On 21st May 1940 the British Hospital Ship Maid of Kent was destroyed by enemy action while collecting wounded soldiers at Dieppe. Maid of Kent, and her sister Isle of Thanet, were cross-channel ferries that had been requisitioned at the outbreak of WWII and converted into hospital ships. As well interior work, they were both painted in the internationally-recognised livery of white hulls and a broad green band, with large red crosses on the hull and funnel. They were also always brightly illuminated.

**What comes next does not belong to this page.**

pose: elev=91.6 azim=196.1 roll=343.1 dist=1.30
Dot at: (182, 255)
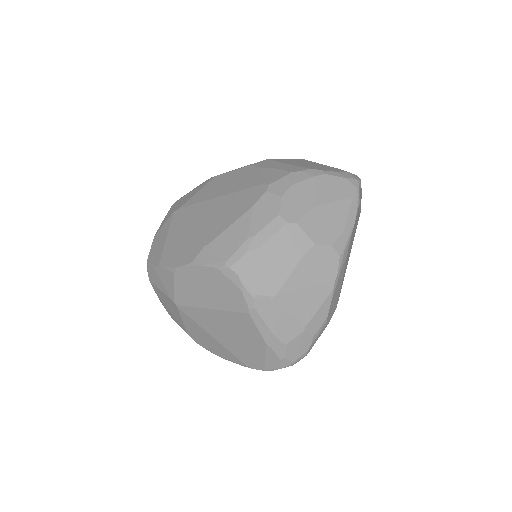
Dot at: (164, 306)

Maid of Kent had been sent to Dieppe on 18th May 1940, under Captain Addenbrooke, along with another ferry, Brighton. Soon after arrival the harbour was attacked by the Luftwaffe, but the ship escaped damage. Further attacks followed but each time the hospital ship escaped attention. It probably helped that a large area of lawn beside the quay had been covered with white chalk and a large red cross had been sprayed on, and also a large white canvas had been stretched between the mainmast and the stern flag post, with a large red cross painted on.
On 21st May a train pulled up alongside Maid of Kent, and stretcher cases were taken off and laid on the quayside, waiting to be taken aboard. Then, at 5pm, the Luftwaffe attacked again. The first wave of bombers attacked the harbour but missed the hospital ship. However, the second wave of bombers swept in, and Maid of Kent was hit. One bomb dropped straight down the funnel into the engine-room, and another two hit the afterdeck: the ship was completely ablaze within a few minutes. Seventeen of the crew were lost, along with 11 RAMC personnel. The train was strafed by the aircraft and burned out, but none of the injured soldiers on the quayside were further hurt. The vessel was abandoned in the early hours of the following day.